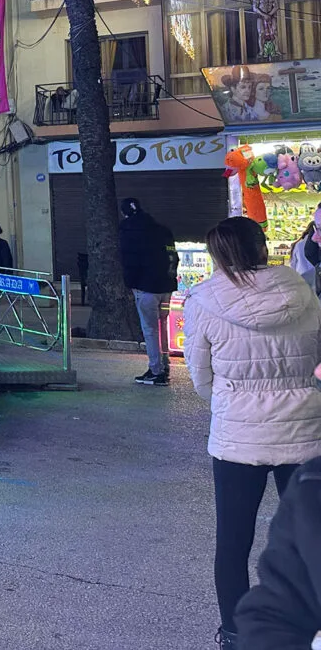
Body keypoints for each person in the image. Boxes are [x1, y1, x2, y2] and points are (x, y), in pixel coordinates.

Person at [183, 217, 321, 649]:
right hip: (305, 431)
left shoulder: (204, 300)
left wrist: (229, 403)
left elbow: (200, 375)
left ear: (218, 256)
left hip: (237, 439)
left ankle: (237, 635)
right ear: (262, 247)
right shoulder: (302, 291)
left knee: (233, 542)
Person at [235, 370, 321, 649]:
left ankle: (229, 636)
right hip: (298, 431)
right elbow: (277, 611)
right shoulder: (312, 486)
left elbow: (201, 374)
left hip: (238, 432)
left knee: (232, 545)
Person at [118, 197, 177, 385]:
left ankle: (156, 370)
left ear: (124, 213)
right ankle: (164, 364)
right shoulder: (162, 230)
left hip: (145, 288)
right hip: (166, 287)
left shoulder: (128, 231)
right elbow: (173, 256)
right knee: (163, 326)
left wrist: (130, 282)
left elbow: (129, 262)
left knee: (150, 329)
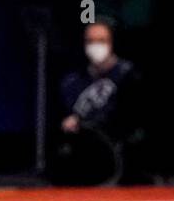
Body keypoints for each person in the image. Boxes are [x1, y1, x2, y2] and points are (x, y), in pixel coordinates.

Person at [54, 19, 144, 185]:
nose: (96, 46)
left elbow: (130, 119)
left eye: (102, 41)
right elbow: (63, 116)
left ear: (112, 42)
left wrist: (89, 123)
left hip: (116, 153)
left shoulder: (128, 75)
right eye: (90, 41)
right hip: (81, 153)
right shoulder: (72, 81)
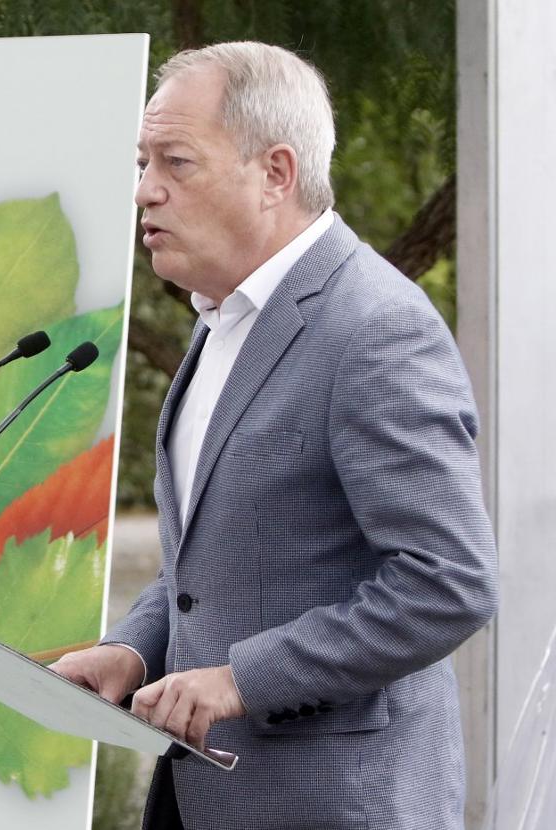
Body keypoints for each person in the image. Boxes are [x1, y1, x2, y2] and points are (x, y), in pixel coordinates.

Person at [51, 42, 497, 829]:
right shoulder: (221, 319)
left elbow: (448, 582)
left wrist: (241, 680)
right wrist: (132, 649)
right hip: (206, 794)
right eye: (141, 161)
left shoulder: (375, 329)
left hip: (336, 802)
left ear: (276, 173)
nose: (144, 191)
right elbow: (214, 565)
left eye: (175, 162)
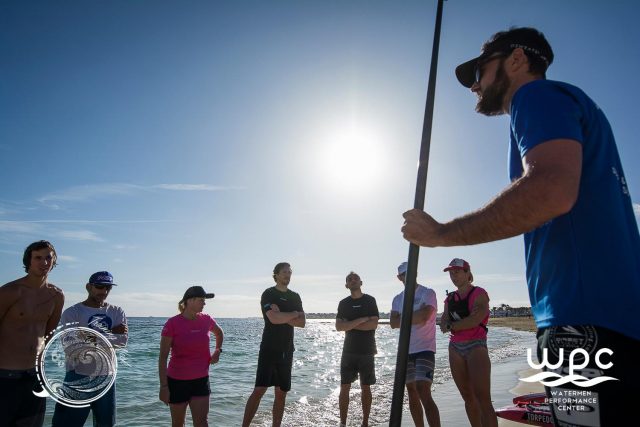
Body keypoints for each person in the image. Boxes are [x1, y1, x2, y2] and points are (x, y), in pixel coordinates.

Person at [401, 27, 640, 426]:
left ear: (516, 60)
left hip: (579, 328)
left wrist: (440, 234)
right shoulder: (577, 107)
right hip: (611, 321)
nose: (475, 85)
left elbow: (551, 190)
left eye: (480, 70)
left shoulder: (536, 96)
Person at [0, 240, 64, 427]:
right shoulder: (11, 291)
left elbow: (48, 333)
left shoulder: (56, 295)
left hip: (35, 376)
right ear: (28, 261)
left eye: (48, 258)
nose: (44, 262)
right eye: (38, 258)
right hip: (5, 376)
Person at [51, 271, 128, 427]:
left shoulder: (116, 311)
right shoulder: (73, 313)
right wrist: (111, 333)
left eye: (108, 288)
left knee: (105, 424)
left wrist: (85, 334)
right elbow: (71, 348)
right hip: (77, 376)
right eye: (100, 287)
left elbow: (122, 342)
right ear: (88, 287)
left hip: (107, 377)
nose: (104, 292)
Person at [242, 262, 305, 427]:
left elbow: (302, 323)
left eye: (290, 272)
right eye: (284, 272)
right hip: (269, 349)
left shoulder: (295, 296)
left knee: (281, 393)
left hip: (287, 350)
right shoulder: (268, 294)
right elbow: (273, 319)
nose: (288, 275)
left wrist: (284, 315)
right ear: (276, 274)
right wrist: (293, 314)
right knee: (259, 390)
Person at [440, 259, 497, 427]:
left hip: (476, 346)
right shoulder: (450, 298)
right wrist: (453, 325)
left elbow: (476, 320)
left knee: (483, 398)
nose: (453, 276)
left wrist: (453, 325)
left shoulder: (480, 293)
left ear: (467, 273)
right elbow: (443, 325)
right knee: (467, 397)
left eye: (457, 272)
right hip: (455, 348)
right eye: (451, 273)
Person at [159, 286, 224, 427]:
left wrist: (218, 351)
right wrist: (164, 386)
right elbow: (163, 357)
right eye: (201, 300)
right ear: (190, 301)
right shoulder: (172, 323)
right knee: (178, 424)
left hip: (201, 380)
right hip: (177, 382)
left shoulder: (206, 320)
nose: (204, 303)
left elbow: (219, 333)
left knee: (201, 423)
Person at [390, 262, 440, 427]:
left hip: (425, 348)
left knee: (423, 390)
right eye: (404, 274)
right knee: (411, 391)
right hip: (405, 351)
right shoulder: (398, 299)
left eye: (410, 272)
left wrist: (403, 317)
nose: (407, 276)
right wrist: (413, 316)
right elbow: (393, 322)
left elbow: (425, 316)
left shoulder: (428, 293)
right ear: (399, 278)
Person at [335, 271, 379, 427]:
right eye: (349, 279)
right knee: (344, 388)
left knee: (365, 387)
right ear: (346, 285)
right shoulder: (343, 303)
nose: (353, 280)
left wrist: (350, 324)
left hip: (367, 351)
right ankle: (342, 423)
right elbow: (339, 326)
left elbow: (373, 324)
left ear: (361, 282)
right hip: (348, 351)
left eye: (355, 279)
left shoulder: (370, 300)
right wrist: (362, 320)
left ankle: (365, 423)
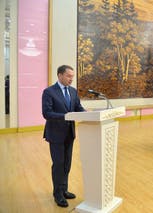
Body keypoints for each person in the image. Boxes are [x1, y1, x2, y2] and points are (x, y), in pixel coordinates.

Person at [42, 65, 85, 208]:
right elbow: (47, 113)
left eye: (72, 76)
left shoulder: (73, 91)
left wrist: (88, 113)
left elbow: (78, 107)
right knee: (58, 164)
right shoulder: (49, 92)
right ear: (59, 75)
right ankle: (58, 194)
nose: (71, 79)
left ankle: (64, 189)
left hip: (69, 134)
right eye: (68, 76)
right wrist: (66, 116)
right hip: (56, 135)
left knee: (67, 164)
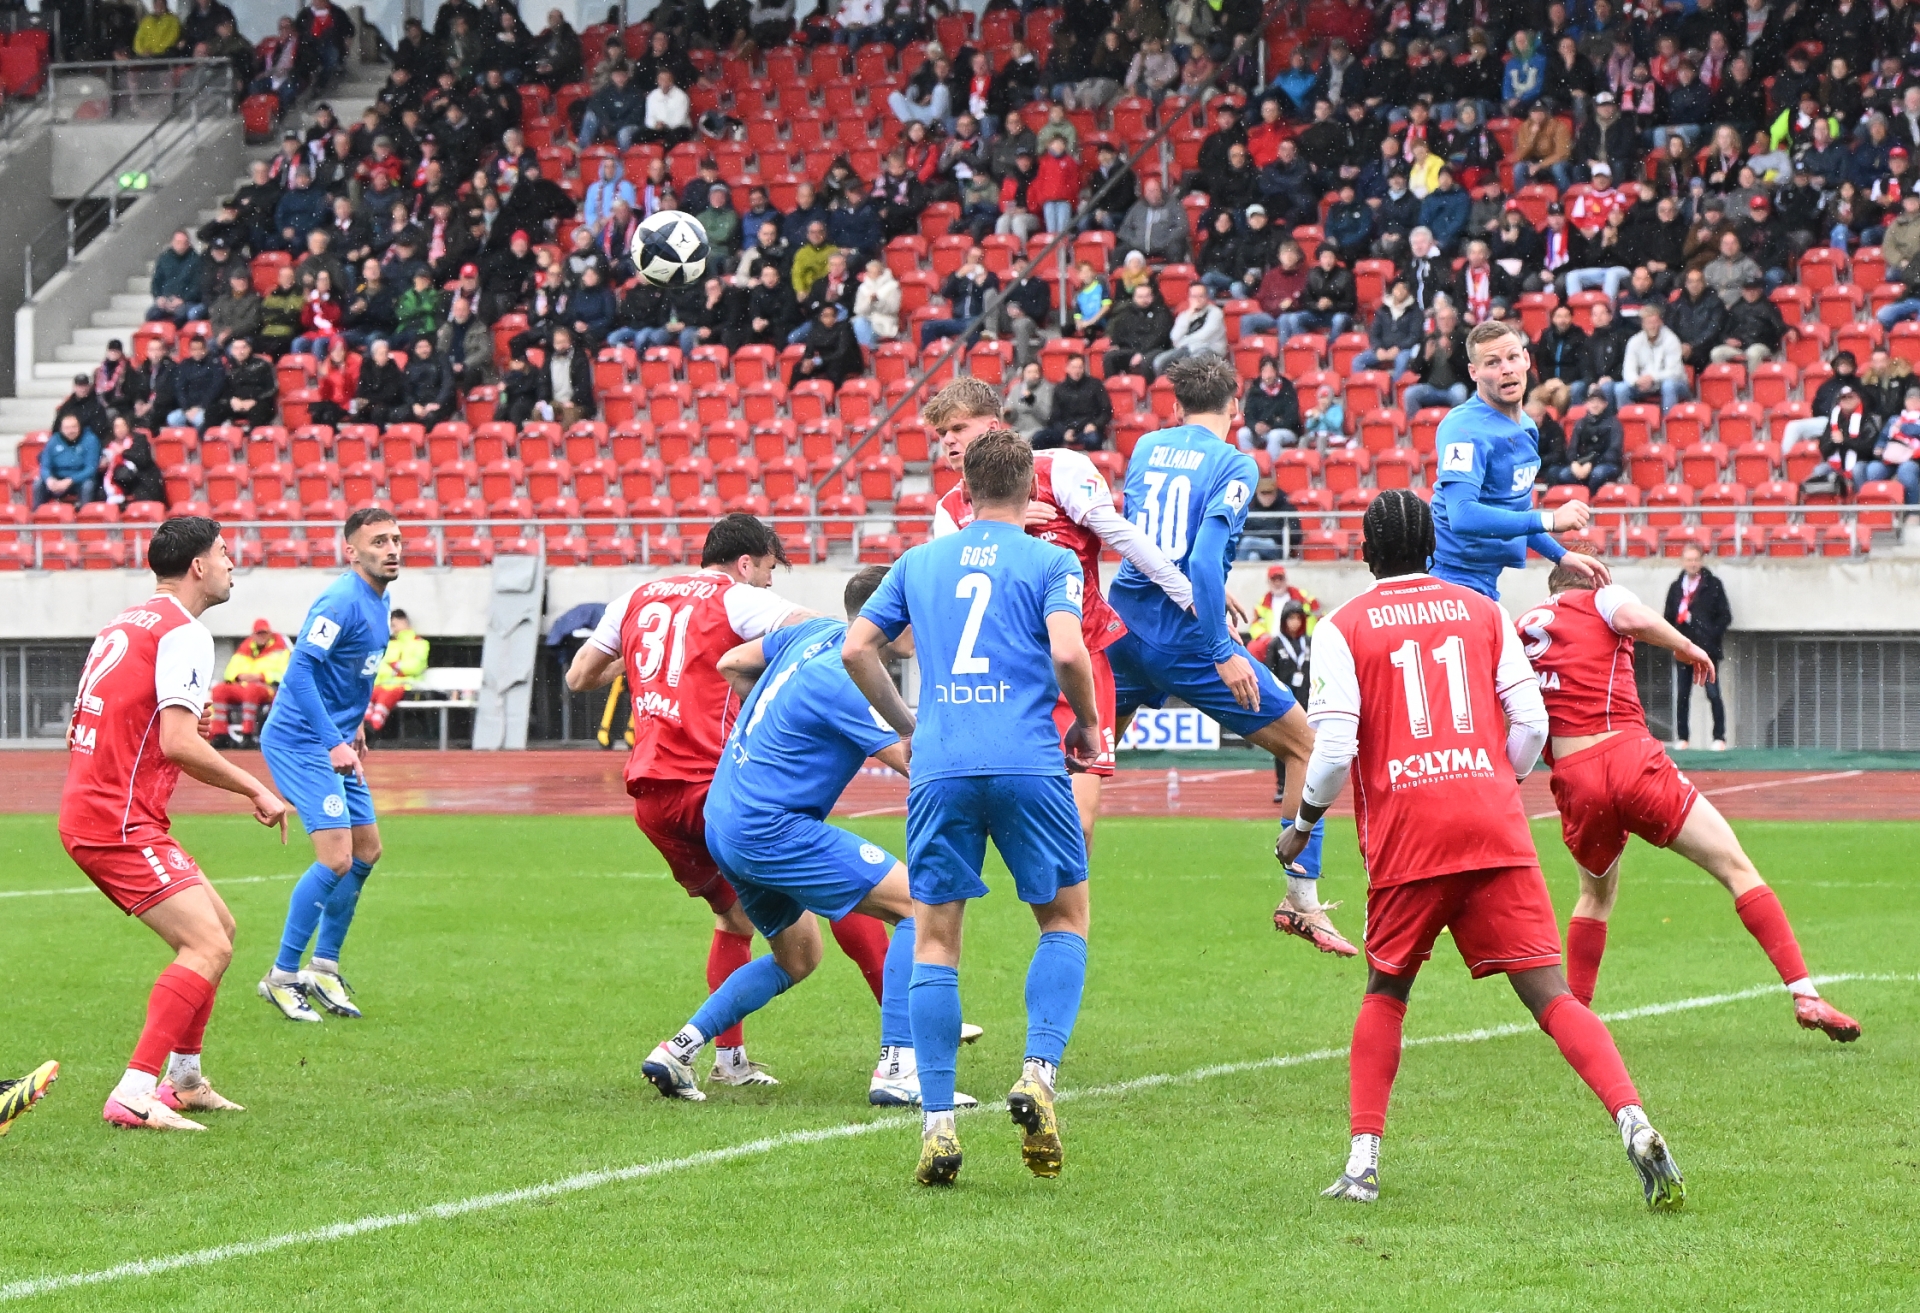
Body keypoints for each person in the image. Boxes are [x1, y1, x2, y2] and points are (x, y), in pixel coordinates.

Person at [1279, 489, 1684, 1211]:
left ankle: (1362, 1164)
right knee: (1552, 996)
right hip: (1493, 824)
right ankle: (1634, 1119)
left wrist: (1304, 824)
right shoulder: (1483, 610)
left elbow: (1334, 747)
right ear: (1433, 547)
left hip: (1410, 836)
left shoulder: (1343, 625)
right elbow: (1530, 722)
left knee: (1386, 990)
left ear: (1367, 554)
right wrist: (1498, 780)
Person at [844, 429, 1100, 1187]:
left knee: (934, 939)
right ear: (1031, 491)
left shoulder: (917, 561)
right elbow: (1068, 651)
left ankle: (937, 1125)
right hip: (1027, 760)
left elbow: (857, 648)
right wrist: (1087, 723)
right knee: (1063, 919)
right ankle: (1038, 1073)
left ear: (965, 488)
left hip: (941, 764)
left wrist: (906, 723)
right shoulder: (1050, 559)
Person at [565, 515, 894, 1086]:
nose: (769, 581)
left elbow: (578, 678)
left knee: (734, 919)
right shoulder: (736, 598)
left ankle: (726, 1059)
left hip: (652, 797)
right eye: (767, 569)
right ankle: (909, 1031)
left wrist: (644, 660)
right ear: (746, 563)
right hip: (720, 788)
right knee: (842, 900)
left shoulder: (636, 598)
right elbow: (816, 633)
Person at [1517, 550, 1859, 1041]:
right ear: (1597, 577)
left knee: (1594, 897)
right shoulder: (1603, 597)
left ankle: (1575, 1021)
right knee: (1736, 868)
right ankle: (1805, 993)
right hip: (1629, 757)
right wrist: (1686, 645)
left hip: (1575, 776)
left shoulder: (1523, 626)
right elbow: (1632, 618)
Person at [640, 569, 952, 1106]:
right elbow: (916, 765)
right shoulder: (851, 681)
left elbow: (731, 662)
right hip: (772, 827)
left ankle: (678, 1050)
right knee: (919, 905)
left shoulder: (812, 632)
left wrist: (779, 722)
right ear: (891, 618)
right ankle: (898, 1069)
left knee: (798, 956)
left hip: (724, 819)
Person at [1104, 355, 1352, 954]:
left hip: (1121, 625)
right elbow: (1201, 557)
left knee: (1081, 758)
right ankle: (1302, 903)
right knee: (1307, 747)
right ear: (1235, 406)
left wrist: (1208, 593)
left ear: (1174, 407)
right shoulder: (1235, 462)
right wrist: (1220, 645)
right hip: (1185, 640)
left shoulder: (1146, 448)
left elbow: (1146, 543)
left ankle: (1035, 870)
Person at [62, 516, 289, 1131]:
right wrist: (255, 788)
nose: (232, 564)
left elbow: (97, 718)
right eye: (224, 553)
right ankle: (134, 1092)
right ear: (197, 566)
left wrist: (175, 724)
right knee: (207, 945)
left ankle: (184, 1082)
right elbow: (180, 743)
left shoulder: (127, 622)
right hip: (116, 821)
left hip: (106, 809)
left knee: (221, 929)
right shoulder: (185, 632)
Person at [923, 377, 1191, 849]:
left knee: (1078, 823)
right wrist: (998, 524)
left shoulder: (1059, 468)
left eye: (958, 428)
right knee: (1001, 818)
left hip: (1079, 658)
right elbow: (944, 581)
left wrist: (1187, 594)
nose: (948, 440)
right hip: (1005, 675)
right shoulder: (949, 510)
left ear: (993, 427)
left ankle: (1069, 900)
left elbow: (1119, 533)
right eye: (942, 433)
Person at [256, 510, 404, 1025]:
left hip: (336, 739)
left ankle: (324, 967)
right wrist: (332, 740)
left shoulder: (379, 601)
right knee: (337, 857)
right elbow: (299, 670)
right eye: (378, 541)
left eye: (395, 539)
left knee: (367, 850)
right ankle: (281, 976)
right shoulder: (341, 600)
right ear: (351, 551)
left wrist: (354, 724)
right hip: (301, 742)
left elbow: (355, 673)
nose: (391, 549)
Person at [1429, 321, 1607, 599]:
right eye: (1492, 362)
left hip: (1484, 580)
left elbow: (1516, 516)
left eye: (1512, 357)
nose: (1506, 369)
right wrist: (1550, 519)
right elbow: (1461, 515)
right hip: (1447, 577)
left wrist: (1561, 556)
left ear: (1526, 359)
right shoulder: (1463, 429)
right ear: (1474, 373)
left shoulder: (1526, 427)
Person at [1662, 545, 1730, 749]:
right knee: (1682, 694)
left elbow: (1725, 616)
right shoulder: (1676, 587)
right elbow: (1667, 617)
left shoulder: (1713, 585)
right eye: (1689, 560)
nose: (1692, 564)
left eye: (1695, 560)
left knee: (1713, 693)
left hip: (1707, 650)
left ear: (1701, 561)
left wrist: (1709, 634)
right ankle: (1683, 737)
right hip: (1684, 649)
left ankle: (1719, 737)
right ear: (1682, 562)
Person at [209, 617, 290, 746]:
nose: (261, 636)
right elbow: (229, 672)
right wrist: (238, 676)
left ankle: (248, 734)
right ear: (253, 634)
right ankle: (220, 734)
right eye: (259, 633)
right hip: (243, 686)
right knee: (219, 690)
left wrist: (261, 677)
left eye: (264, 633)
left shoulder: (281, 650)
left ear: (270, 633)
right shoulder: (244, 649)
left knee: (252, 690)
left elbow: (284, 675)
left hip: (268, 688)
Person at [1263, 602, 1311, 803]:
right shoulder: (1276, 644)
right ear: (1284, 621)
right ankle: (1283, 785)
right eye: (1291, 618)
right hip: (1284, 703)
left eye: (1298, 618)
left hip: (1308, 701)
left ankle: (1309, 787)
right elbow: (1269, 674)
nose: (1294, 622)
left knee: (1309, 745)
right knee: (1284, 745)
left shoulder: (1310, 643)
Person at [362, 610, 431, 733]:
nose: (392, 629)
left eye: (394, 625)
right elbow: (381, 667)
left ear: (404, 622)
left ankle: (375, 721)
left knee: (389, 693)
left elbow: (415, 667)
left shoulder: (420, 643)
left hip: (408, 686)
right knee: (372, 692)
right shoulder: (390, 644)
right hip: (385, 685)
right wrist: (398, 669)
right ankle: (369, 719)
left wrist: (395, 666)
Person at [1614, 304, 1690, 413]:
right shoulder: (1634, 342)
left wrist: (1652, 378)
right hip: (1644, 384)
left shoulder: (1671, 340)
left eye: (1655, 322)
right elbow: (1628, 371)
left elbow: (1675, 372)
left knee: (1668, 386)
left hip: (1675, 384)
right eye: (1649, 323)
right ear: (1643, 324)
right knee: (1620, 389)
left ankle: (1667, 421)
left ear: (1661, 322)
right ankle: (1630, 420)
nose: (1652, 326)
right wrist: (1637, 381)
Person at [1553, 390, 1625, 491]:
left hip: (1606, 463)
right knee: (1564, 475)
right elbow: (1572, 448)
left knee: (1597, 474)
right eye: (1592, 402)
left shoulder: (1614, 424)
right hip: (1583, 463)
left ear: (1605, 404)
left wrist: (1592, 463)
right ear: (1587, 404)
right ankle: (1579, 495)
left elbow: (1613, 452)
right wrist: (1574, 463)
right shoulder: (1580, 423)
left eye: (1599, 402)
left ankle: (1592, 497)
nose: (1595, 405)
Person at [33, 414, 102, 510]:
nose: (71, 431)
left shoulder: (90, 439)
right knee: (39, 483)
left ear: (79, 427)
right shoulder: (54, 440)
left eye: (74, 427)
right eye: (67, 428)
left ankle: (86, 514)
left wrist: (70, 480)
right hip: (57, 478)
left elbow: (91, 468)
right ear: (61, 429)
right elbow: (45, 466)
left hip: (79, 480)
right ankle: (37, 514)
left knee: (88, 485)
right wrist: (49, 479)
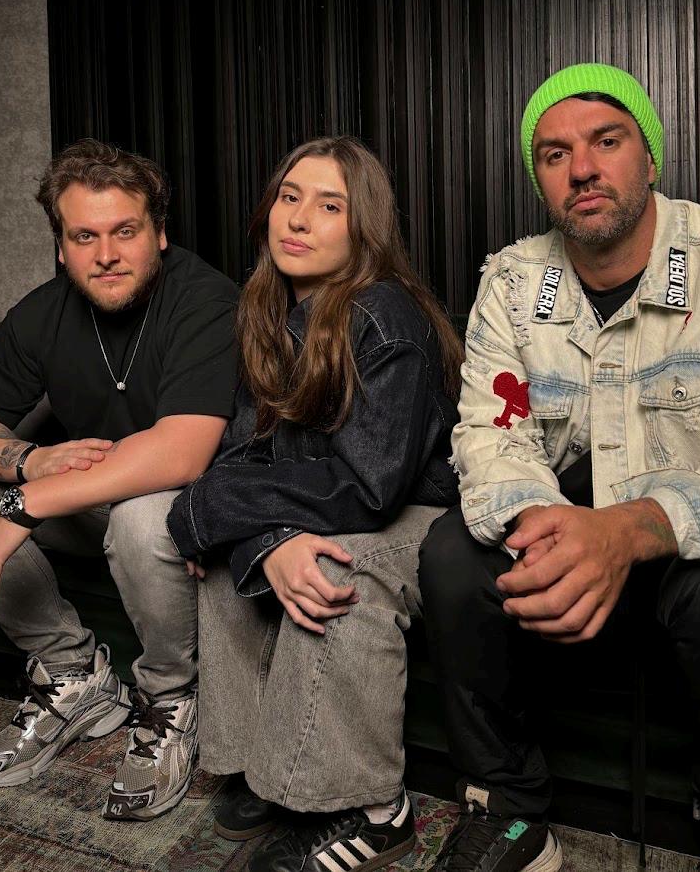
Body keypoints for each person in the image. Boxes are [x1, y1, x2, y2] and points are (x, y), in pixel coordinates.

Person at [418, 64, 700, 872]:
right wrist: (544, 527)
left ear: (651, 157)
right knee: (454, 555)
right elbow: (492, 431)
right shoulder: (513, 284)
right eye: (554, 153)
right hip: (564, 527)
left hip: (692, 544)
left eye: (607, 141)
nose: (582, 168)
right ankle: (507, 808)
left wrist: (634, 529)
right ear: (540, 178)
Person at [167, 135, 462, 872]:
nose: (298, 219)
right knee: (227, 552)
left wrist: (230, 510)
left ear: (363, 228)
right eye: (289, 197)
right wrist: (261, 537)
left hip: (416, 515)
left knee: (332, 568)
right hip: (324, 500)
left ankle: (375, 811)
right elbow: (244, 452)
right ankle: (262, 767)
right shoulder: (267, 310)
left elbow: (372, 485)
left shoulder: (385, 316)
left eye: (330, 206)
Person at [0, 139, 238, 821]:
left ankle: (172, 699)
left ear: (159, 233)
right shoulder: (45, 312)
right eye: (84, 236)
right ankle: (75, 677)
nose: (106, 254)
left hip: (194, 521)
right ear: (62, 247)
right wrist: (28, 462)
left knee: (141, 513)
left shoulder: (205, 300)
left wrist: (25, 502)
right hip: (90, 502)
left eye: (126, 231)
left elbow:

- [TASK]: Copy the stretch of the records above that runs from the line with "right shoulder: (1463, 429)" through the line with "right knee: (372, 692)". Both end lines belong in the copy, and nothing else does.

- [RESULT FOR THIS TASK]:
right shoulder: (1463, 429)
right ear: (1474, 373)
left shoulder: (1526, 427)
Person at [1662, 545, 1730, 749]:
right knee: (1682, 694)
left elbow: (1725, 616)
right shoulder: (1676, 587)
right elbow: (1667, 617)
left shoulder: (1713, 585)
right eye: (1689, 560)
nose: (1692, 564)
left eye: (1695, 560)
left knee: (1713, 693)
left hip: (1707, 650)
left ear: (1701, 561)
left wrist: (1709, 634)
right ankle: (1683, 737)
right hip: (1684, 649)
left ankle: (1719, 737)
right ear: (1682, 562)
Person at [209, 617, 290, 746]:
nose: (261, 636)
right elbow: (229, 672)
right wrist: (238, 676)
left ankle: (248, 734)
right ear: (253, 634)
right ankle: (220, 734)
right eye: (259, 633)
right hip: (243, 686)
right knee: (219, 690)
left wrist: (261, 677)
left eye: (264, 633)
left shoulder: (281, 650)
left ear: (270, 633)
right shoulder: (244, 649)
left knee: (252, 690)
left elbow: (284, 675)
left hip: (268, 688)
Person at [1263, 602, 1311, 803]:
right shoulder: (1276, 644)
right ear: (1284, 621)
right ankle: (1283, 785)
right eye: (1291, 618)
right hip: (1284, 703)
left eye: (1298, 618)
left hip: (1308, 701)
left ankle: (1309, 787)
right elbow: (1269, 674)
nose: (1294, 622)
left knee: (1309, 745)
right knee: (1284, 745)
left shoulder: (1310, 643)
Person at [362, 610, 431, 733]:
nose: (392, 629)
left eye: (394, 625)
right elbow: (381, 667)
left ear: (404, 622)
left ankle: (375, 721)
left knee: (389, 693)
left elbow: (415, 667)
left shoulder: (420, 643)
left hip: (408, 686)
right knee: (372, 692)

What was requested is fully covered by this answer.